For each round of filling, we can just choose the index as the current number of rooms that have been found so far, starting with ~0~ for the first room. We will also keep track of the area for each room (incrementing it whenever we reach a cell). At the end of filling each room, we record the index of the room associated with its area.

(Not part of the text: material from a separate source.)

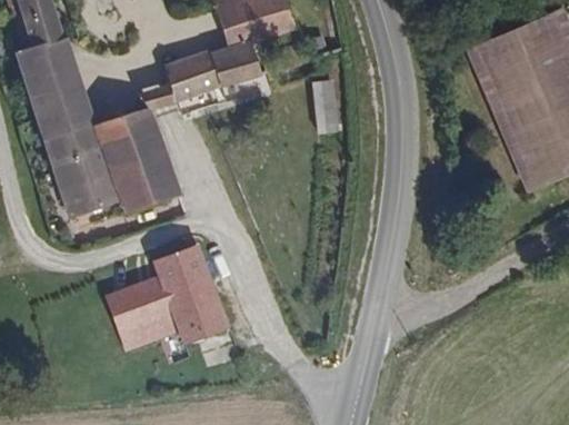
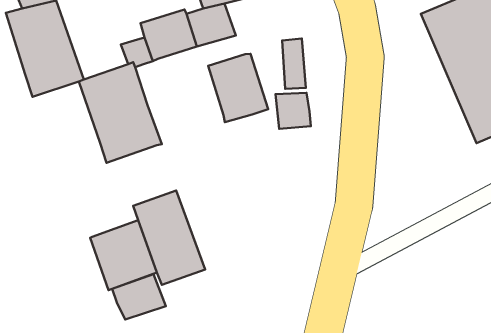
building: none -> [208,54,268,122]
building: [43,127,117,211] -> none
building: none -> [276,93,311,129]
building: none -> [112,274,166,319]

Next, we should determine the initial ranks of the rooms. To do this efficiently, we must first sort the rooms in non-increasing order of size, which can be done in ~\mathcal O(K \log K)~ time. To do this in most languages, we can encapsulate the room data into pairs of ~(\text{area}, \text{index})~ and define a comparator for the sorting function to compare by the sizes rather than the room indices. Finally, their ranks can be computed in ~\mathcal O(K)~ time with a single sweep through them, ensuring that each room ~i~ gets the same rank as the previous room if they're of equal area, or a rank of ~i~ otherwise. When there are only type-1 events, nothing more is required – each event ~i~ can be processed by looking up the index of the room that cell ~(A_i, B_i)~ is part of, and then looking up that room's rank.

However, type-2 events make things trickier, as they can cause various rooms' ranks to change. That being said, there's no need to re-compute the ranks of all rooms – it can be observed that, when a room is eliminated, the only effect is that the ranks of all rooms with strictly smaller sizes decrease by ~1~. Since there are ~\mathcal O(K)~ such rooms each time, processing all ~N~ events has a time complexity of ~\mathcal O(NK)~. Since ~N \le 3000~ and ~K \le \frac{RC}{2}~ (~\frac{RC}{2}~ is as large as ~\frac{1000 \times 1000}{2} = 500\,000~), that yields roughly ~500\,000 \times 3\,000 = 1.5~ billion steps. So, even with this observation, looping over all such rooms and updating their ranks is too slow for full marks.

However, this logic can be rearranged as follows: a room's rank is equal to its initial rank, minus the number of strictly larger rooms which have been eliminated so far. Instead of keeping the ranks of every room up to date, we can instead handle each event by looping over all previous type-2 events and counting the number of larger rooms which were targeted in them (taking care to not double-count rooms which were targeted multiple times). This yields a time complexity of ~\mathcal O(RC+N^2)~. Plugging in the upper bounds for ~R~, ~C~ and ~N~, we are in the ballpark of ~1000 \times 1000 + 3000^2~, or roughly ~10~ million steps, which is acceptable.

Finally, it's worth noting that this problem can be solved even more efficiently, in ~\mathcal O(RC + N \log K)~ time, by using an advanced data structure such as a binary indexed tree to speed up the step of counting previously-eliminated larger rooms from ~\mathcal O(N)~ to ~\mathcal O(\log K)~ running time.